Diego solves the domain specificity issue by replacing complex notions, such as running apps, with generic ones, such as one-off tasks (one-time jobs) and long-running processes (LRPs). As a result, adding new features becomes easy.

Diego has been built from ground up to be platform-agnostic. Most of the components, including the Cloud Controller and the layers in the Executor Pool, except for the back-end layer, do not care about the platform. This means, when adding a new platform, developers only need to care about two things: the backend and the binary for that specific platform.

Removing part of responsibilities from the Cloud Controller has solved the orchestration issues. The Cloud Controller does not have to think about how and where the apps will run any more. Instead, the Executor distributes long-running processes using the auction method.

In total, there are 14 different components, each responsible for a single separate job. It creates a lot of complexity, which is inherent to large-scale systems, such as Cloud Foundry. This is why Pivotal uses the simulation-driven approach when working on Diego. During the session, Onsi Fakhouri demonstrated how it evenly distributes 1,000 apps across dozens of executors, using a piece of the same code that runs in production.

Unit testing is done on all components to ensure that each of them operates as expected. In addition, a special library provides shared narrative and integration tests to make sure everything works as it should.

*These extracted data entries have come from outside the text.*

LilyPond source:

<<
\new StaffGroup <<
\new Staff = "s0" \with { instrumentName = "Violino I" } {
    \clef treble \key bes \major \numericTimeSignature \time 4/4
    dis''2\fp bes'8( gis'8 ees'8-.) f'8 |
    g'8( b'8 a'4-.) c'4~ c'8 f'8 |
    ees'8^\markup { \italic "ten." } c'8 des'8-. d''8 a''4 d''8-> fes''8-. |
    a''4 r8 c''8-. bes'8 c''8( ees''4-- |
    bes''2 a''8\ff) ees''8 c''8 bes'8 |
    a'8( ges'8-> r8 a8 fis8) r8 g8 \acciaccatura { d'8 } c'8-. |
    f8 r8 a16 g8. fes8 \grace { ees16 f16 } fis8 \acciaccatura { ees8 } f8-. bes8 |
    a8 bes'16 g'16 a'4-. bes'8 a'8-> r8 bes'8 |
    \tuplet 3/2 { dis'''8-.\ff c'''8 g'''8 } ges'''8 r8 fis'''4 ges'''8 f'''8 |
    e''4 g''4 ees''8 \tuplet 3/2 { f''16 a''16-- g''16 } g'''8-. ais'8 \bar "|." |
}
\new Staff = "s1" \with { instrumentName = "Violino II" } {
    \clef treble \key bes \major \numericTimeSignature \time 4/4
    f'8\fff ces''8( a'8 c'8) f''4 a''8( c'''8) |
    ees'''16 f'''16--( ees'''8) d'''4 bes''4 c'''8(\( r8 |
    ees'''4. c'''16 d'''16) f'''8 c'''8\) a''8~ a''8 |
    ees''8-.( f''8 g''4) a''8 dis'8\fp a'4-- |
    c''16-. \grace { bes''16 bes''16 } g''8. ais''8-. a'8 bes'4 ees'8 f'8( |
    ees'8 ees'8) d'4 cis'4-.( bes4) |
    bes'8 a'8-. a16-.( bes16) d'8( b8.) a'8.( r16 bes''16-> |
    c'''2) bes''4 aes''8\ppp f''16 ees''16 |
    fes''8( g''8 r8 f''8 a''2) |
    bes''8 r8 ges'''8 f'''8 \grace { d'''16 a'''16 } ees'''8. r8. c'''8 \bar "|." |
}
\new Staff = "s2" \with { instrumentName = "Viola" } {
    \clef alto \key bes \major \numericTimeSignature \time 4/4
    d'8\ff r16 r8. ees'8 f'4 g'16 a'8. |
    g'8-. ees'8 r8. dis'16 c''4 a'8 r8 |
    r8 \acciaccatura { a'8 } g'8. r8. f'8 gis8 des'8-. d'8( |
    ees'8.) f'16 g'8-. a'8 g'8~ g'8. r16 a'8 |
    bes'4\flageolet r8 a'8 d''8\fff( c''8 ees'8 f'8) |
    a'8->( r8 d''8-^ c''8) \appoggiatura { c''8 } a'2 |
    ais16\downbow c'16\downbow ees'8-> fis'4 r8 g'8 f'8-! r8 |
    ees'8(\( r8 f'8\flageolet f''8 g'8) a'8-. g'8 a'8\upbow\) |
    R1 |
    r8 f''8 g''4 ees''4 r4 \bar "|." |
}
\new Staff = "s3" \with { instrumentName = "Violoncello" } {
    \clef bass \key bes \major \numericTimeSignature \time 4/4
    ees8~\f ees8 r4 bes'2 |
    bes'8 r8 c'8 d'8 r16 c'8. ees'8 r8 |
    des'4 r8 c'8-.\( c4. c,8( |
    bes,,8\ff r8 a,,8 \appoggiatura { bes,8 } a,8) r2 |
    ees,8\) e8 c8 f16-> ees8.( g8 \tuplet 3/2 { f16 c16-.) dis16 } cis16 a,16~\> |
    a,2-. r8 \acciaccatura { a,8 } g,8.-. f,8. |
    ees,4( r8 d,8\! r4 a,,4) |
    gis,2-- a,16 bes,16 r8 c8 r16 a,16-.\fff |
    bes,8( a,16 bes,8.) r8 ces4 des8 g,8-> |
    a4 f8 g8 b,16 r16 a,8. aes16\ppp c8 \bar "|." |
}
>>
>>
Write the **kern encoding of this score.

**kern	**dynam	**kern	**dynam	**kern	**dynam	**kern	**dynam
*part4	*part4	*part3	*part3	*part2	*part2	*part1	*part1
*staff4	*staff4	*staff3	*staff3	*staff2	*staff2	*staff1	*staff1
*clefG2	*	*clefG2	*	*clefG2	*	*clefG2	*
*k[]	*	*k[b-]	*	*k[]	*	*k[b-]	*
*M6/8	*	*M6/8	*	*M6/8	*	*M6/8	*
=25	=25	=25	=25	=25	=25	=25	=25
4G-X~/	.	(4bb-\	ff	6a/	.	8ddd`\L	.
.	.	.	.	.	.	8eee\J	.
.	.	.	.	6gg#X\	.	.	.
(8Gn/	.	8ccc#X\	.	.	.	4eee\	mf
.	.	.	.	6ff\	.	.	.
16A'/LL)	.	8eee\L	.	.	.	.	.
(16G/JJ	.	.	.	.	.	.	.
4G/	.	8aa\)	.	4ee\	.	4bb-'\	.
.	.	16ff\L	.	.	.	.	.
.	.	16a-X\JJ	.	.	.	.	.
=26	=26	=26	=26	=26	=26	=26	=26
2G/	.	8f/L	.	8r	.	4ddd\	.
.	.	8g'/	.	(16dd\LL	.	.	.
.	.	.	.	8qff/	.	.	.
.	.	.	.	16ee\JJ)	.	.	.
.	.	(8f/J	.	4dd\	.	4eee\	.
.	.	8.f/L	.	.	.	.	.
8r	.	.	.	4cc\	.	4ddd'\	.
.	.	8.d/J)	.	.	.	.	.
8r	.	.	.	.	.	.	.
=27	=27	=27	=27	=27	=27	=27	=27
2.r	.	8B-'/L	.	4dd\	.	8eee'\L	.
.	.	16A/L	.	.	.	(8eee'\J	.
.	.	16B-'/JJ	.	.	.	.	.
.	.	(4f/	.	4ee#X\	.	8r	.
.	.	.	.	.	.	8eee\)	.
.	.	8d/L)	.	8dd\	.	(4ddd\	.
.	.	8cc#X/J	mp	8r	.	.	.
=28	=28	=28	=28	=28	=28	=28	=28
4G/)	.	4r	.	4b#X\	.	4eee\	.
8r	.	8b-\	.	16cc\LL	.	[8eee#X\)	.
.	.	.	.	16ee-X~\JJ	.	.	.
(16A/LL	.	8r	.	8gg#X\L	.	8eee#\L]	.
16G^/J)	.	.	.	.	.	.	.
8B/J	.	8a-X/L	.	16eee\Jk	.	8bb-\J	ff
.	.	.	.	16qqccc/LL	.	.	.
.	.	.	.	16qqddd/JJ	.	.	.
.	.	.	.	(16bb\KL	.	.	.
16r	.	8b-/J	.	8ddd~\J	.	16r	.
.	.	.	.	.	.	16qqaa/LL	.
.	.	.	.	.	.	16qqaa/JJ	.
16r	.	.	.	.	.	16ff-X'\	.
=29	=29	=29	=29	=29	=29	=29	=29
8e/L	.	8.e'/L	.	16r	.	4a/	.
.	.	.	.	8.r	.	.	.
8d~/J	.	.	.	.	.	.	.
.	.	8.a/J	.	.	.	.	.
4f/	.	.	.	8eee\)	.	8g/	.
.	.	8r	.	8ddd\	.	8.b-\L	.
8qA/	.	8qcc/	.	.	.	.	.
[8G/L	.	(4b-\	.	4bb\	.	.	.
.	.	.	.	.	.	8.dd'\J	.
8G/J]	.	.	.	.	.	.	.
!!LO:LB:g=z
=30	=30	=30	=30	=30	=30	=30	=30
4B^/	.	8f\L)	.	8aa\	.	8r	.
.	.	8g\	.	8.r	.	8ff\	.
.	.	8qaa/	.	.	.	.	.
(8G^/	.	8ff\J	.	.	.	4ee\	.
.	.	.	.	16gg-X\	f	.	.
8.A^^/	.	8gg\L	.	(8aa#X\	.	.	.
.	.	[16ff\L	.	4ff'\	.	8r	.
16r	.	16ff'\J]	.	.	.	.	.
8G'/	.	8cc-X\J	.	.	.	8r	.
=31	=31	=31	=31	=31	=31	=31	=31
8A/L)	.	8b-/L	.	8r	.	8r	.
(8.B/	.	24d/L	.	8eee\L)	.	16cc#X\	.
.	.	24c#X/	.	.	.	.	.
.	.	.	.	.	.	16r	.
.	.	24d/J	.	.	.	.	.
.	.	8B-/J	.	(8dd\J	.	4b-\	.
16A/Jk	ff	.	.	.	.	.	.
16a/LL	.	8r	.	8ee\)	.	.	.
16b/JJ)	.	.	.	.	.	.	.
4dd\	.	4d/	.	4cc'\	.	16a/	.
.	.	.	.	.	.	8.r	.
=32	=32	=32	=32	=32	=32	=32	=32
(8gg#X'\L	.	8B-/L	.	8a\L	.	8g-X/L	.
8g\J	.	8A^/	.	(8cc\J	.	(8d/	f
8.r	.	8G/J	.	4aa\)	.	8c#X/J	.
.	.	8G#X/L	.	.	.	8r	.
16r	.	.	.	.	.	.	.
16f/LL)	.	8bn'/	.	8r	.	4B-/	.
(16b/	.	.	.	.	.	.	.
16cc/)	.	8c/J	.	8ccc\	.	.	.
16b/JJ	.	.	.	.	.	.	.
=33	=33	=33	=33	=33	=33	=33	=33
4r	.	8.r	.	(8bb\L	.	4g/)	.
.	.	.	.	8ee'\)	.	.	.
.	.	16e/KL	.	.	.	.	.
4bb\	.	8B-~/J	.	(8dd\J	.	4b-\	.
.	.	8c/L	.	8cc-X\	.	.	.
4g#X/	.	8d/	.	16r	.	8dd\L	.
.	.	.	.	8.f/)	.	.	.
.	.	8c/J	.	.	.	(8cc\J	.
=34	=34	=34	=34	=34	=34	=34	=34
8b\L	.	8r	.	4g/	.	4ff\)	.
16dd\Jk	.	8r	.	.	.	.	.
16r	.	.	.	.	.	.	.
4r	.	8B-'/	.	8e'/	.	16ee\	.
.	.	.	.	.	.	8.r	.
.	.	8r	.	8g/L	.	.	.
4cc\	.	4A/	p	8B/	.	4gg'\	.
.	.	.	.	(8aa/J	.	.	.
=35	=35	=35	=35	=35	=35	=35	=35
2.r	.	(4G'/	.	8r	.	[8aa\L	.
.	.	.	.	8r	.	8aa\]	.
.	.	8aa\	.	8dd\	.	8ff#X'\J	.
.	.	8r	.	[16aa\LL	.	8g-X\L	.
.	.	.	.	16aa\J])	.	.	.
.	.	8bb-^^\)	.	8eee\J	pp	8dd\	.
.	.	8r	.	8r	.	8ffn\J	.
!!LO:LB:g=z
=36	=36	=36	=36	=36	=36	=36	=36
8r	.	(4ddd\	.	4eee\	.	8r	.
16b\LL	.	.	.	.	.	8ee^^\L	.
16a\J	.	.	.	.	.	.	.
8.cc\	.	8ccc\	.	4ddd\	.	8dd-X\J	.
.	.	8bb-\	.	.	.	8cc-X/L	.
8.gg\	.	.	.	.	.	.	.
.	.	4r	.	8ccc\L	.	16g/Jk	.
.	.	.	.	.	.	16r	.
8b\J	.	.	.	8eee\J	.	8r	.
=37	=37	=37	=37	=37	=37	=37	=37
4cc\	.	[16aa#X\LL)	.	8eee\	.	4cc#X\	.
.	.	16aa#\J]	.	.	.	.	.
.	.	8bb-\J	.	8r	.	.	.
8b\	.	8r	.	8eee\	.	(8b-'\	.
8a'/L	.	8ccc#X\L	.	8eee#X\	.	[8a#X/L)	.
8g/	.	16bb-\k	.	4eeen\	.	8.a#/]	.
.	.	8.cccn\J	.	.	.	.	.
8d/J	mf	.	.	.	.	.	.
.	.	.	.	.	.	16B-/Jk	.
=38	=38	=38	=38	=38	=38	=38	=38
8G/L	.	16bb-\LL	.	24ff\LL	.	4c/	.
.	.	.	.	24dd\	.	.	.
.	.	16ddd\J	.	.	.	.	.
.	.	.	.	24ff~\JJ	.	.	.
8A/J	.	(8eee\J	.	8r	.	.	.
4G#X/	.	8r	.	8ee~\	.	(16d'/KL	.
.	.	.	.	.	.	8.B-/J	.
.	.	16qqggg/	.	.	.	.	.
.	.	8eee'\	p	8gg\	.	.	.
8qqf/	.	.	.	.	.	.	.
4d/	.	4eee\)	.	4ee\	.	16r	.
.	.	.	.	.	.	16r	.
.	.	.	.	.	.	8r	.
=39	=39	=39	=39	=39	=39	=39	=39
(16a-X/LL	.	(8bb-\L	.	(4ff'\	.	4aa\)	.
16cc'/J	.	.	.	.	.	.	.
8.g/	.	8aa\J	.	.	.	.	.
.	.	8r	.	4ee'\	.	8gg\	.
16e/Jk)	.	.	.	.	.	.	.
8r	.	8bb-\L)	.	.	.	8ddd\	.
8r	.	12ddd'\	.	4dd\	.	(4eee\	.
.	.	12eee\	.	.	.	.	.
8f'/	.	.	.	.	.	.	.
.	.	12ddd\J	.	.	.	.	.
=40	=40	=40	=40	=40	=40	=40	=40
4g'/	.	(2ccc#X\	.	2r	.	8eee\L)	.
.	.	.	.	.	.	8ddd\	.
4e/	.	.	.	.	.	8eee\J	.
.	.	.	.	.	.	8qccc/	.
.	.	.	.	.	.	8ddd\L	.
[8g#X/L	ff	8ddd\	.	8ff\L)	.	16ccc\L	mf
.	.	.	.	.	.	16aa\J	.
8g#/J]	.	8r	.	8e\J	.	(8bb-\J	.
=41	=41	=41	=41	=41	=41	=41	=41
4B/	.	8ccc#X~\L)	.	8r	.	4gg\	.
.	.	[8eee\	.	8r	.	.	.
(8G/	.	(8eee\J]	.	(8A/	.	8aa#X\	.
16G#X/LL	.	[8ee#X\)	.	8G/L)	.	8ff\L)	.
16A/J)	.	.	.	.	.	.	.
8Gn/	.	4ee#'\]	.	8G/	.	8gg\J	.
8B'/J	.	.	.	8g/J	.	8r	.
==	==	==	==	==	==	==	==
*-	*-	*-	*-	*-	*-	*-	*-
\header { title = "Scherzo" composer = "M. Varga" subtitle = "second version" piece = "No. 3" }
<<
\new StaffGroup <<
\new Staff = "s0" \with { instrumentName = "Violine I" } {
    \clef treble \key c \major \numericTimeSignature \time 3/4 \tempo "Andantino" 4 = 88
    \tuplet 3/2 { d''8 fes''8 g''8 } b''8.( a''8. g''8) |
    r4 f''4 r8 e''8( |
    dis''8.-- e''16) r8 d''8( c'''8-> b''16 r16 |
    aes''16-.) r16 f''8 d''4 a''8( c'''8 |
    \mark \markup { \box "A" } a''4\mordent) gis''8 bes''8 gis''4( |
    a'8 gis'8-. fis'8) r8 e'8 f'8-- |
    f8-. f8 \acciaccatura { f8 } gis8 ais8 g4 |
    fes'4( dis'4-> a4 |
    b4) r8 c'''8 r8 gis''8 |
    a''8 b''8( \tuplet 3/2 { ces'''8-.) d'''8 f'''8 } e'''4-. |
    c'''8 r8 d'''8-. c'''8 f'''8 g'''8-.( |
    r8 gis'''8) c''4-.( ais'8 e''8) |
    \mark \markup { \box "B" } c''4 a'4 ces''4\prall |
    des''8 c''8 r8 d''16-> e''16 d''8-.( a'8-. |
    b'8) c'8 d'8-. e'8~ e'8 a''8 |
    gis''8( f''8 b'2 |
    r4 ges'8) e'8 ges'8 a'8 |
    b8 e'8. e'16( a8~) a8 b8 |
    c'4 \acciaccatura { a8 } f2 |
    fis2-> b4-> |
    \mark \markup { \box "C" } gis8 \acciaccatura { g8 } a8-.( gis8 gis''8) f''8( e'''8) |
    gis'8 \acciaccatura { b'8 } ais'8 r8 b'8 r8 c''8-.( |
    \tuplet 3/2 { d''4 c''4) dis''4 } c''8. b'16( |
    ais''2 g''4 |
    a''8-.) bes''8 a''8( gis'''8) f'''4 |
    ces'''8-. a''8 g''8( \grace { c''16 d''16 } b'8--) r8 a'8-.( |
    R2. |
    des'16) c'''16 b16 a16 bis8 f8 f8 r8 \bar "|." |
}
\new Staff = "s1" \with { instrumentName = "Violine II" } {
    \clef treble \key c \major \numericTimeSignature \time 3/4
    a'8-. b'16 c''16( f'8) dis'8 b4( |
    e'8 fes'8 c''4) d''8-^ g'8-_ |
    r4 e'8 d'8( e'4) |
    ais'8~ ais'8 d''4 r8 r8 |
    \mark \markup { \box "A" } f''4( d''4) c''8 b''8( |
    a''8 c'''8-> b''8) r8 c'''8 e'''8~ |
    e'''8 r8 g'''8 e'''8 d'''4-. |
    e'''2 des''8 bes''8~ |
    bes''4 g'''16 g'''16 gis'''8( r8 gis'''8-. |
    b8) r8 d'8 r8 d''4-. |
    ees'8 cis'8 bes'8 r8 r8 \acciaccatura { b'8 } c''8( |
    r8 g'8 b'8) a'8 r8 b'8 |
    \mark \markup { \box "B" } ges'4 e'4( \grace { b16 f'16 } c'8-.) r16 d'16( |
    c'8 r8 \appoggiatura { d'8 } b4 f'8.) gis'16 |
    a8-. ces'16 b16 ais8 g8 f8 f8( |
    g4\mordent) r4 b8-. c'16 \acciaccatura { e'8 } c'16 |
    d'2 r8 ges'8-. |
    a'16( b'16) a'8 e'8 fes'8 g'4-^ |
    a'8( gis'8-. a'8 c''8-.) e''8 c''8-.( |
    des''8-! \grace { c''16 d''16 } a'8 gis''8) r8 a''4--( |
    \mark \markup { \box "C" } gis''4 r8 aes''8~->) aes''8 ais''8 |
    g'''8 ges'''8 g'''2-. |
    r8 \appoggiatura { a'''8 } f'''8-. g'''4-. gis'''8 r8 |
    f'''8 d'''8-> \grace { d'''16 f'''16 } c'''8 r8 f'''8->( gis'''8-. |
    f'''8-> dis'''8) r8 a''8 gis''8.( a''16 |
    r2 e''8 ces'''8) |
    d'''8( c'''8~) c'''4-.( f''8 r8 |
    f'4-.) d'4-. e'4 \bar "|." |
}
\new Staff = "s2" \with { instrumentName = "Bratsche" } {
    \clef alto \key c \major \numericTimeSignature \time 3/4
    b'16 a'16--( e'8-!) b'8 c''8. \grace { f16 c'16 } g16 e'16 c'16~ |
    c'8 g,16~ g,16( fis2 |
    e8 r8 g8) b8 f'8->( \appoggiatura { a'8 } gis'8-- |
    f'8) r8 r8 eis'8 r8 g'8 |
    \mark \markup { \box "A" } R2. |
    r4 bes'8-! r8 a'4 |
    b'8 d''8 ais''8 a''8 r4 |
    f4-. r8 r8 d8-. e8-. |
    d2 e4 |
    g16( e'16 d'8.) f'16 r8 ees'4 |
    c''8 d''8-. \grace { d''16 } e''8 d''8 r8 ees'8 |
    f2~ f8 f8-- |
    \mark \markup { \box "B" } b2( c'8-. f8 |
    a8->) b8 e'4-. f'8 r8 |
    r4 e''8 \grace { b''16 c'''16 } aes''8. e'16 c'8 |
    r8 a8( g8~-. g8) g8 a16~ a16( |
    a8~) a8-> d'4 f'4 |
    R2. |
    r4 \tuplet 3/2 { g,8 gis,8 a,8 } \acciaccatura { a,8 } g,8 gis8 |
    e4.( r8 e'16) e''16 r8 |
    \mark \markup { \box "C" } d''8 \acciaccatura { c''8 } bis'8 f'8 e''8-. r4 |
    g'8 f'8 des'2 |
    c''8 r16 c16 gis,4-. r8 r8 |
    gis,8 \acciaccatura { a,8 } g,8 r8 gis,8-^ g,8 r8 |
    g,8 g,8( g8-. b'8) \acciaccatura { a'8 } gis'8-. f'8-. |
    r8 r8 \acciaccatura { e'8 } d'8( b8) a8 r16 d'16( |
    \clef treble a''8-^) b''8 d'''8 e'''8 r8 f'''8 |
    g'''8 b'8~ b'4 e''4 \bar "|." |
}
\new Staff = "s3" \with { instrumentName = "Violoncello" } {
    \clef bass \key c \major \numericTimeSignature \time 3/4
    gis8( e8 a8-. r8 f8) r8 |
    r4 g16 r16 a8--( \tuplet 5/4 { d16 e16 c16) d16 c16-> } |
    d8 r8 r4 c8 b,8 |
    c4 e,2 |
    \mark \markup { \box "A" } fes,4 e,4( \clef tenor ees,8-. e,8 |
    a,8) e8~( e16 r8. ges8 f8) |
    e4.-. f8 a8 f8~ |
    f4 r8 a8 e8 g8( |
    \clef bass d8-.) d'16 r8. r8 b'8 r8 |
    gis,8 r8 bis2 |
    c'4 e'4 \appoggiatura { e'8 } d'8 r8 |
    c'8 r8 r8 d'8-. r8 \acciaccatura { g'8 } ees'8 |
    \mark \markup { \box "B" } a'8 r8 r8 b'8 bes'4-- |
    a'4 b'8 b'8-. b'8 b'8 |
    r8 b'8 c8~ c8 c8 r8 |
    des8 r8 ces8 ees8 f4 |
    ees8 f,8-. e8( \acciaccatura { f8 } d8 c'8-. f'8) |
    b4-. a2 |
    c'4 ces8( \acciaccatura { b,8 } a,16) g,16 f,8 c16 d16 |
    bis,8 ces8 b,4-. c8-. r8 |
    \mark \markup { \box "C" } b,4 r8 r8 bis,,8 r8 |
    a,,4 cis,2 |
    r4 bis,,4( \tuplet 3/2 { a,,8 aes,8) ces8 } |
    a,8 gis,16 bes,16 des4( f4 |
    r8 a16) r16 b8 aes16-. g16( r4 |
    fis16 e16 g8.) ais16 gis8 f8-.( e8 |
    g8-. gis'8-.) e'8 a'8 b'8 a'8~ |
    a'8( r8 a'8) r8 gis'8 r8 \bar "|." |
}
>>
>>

Current situation and a roadmap for Diego

By now, the team has completed work on the staging components. The part responsible for running apps is half-done. There is already support for Linux and buildpacks.

The list of the features that will be included into the project is a long one. According to Onsi Fakhouri, soon Diego will provide placement pools, process types, persistent disk, shell access, autorebalancing, zero-downtime deploys, support for Doecker files, .NET support, and custom health checks.

To sum it up, we may describe the Diego project as Elastic Runtime 2.0. The things that make it different from the one employed in Cloud Foundry today are as follows:

It uses the notions of tasks and LRPs to provide flexible abstraction.
It is platform-agnostic and, therefore, extensible.
It is self-managing, -monitoring, and -healing, making Cloud Foundry more robust.
It embraces complexity.

Let’s see how Diego will evolve to bring even more positive impact to the PaaS.